====== Listed entries ======
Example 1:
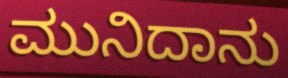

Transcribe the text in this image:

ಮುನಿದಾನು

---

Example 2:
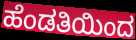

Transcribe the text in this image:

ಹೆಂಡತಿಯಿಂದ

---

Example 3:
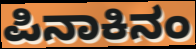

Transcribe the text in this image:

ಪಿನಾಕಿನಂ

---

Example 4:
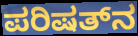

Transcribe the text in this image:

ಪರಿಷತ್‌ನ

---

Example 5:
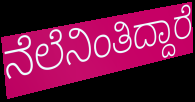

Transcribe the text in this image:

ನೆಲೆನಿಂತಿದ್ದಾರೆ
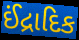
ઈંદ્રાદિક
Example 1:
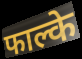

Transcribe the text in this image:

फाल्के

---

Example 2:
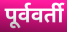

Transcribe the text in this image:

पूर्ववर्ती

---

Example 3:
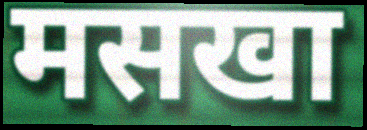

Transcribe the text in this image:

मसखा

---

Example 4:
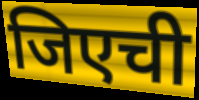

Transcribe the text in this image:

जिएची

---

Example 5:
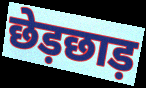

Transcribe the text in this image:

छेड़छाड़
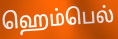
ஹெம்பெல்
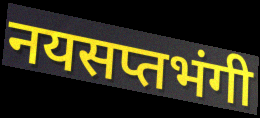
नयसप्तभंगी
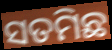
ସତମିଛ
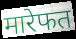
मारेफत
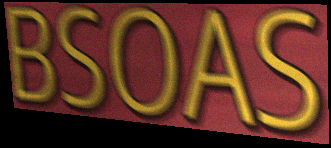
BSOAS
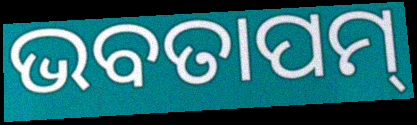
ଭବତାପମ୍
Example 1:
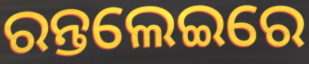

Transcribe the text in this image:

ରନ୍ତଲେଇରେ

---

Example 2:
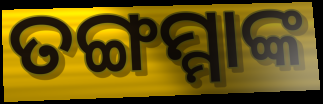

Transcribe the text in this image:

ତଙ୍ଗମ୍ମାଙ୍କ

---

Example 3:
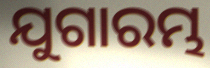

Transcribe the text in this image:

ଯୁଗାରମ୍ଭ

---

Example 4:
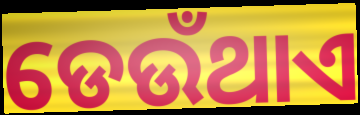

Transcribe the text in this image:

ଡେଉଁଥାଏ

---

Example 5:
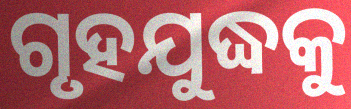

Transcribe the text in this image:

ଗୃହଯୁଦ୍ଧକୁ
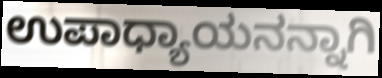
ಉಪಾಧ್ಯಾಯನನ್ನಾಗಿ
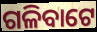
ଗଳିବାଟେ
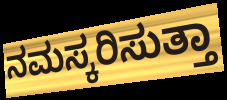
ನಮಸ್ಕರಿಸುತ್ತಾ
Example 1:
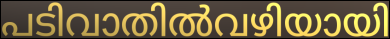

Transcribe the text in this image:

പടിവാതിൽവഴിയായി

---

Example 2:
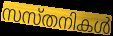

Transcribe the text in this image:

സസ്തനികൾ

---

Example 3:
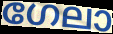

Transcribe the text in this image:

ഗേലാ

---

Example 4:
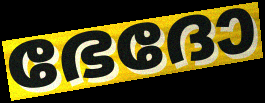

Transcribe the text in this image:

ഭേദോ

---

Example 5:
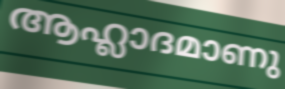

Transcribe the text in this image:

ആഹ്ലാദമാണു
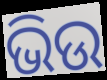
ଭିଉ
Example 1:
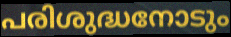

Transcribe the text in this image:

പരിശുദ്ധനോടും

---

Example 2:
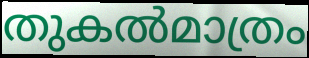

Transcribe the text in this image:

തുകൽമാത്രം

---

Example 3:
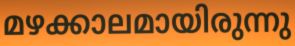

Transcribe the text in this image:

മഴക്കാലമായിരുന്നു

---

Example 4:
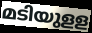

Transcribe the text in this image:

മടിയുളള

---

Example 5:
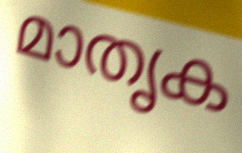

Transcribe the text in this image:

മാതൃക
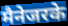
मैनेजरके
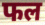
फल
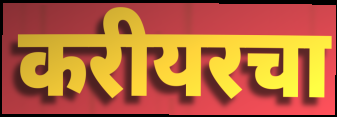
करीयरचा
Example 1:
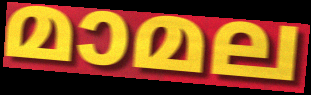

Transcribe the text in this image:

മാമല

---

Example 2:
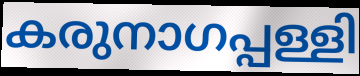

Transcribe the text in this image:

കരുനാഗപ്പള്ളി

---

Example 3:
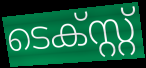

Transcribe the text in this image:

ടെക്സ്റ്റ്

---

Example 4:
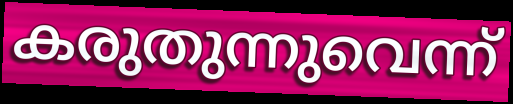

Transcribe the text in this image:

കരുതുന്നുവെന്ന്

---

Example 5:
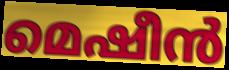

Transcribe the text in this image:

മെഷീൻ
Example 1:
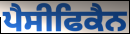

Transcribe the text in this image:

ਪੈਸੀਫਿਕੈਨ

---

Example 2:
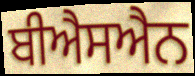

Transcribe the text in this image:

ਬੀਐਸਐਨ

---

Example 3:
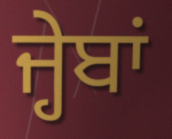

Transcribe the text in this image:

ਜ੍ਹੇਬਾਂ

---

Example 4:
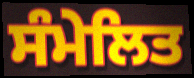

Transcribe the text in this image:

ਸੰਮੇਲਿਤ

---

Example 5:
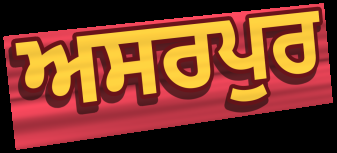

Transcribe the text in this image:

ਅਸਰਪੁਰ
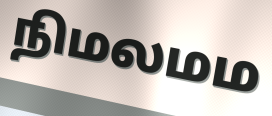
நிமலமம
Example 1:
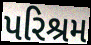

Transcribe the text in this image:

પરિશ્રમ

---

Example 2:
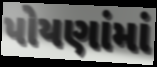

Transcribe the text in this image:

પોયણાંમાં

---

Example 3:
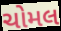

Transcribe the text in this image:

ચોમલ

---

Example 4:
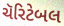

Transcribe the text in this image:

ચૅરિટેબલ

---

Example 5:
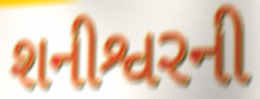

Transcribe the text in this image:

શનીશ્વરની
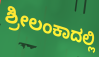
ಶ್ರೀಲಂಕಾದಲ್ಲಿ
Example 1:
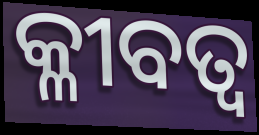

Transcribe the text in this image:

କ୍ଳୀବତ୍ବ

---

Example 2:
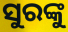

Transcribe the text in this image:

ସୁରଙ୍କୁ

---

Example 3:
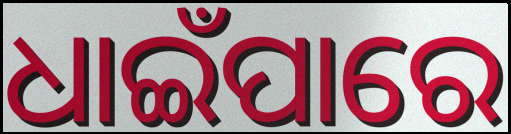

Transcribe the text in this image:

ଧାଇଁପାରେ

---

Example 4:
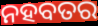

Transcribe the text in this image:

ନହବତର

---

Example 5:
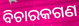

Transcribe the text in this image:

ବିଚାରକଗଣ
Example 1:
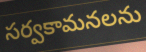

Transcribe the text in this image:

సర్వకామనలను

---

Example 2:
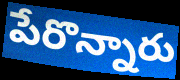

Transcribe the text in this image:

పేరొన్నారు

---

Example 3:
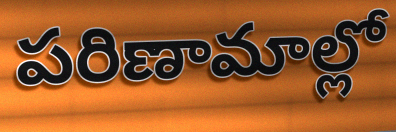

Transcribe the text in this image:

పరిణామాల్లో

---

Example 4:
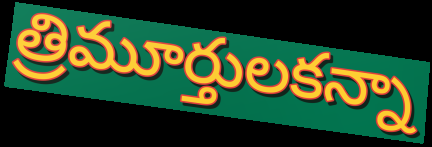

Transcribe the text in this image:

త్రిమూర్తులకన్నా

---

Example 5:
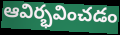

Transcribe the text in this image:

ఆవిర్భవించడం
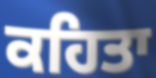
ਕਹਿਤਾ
======
Exercise requirements: Reprint each of the records exactly and skip the images.

Result of the exercise:
Example 1:

Transcribe the text in this image:

ಮುನಿದಾನು

---

Example 2:

Transcribe the text in this image:

ಹೆಂಡತಿಯಿಂದ

---

Example 3:

Transcribe the text in this image:

ಪಿನಾಕಿನಂ

---

Example 4:

Transcribe the text in this image:

ಪರಿಷತ್‌ನ

---

Example 5:

Transcribe the text in this image:

ನೆಲೆನಿಂತಿದ್ದಾರೆ
ઈંદ્રાદિક
Example 1:

Transcribe the text in this image:

फाल्के

---

Example 2:

Transcribe the text in this image:

पूर्ववर्ती

---

Example 3:

Transcribe the text in this image:

मसखा

---

Example 4:

Transcribe the text in this image:

जिएची

---

Example 5:

Transcribe the text in this image:

छेड़छाड़
ஹெம்பெல்
नयसप्तभंगी
ସତମିଛ
मारेफत
BSOAS
ଭବତାପମ୍
Example 1:

Transcribe the text in this image:

ରନ୍ତଲେଇରେ

---

Example 2:

Transcribe the text in this image:

ତଙ୍ଗମ୍ମାଙ୍କ

---

Example 3:

Transcribe the text in this image:

ଯୁଗାରମ୍ଭ

---

Example 4:

Transcribe the text in this image:

ଡେଉଁଥାଏ

---

Example 5:

Transcribe the text in this image:

ଗୃହଯୁଦ୍ଧକୁ
ಉಪಾಧ್ಯಾಯನನ್ನಾಗಿ
ଗଳିବାଟେ
ನಮಸ್ಕರಿಸುತ್ತಾ
Example 1:

Transcribe the text in this image:

പടിവാതിൽവഴിയായി

---

Example 2:

Transcribe the text in this image:

സസ്തനികൾ

---

Example 3:

Transcribe the text in this image:

ഗേലാ

---

Example 4:

Transcribe the text in this image:

ഭേദോ

---

Example 5:

Transcribe the text in this image:

ആഹ്ലാദമാണു
ଭିଉ
Example 1:

Transcribe the text in this image:

പരിശുദ്ധനോടും

---

Example 2:

Transcribe the text in this image:

തുകൽമാത്രം

---

Example 3:

Transcribe the text in this image:

മഴക്കാലമായിരുന്നു

---

Example 4:

Transcribe the text in this image:

മടിയുളള

---

Example 5:

Transcribe the text in this image:

മാതൃക
मैनेजरके
फल
करीयरचा
Example 1:

Transcribe the text in this image:

മാമല

---

Example 2:

Transcribe the text in this image:

കരുനാഗപ്പള്ളി

---

Example 3:

Transcribe the text in this image:

ടെക്സ്റ്റ്

---

Example 4:

Transcribe the text in this image:

കരുതുന്നുവെന്ന്

---

Example 5:

Transcribe the text in this image:

മെഷീൻ
Example 1:

Transcribe the text in this image:

ਪੈਸੀਫਿਕੈਨ

---

Example 2:

Transcribe the text in this image:

ਬੀਐਸਐਨ

---

Example 3:

Transcribe the text in this image:

ਜ੍ਹੇਬਾਂ

---

Example 4:

Transcribe the text in this image:

ਸੰਮੇਲਿਤ

---

Example 5:

Transcribe the text in this image:

ਅਸਰਪੁਰ
நிமலமம
Example 1:

Transcribe the text in this image:

પરિશ્રમ

---

Example 2:

Transcribe the text in this image:

પોયણાંમાં

---

Example 3:

Transcribe the text in this image:

ચોમલ

---

Example 4:

Transcribe the text in this image:

ચૅરિટેબલ

---

Example 5:

Transcribe the text in this image:

શનીશ્વરની
ಶ್ರೀಲಂಕಾದಲ್ಲಿ
Example 1:

Transcribe the text in this image:

କ୍ଳୀବତ୍ବ

---

Example 2:

Transcribe the text in this image:

ସୁରଙ୍କୁ

---

Example 3:

Transcribe the text in this image:

ଧାଇଁପାରେ

---

Example 4:

Transcribe the text in this image:

ନହବତର

---

Example 5:

Transcribe the text in this image:

ବିଚାରକଗଣ
Example 1:

Transcribe the text in this image:

సర్వకామనలను

---

Example 2:

Transcribe the text in this image:

పేరొన్నారు

---

Example 3:

Transcribe the text in this image:

పరిణామాల్లో

---

Example 4:

Transcribe the text in this image:

త్రిమూర్తులకన్నా

---

Example 5:

Transcribe the text in this image:

ఆవిర్భవించడం
ਕਹਿਤਾ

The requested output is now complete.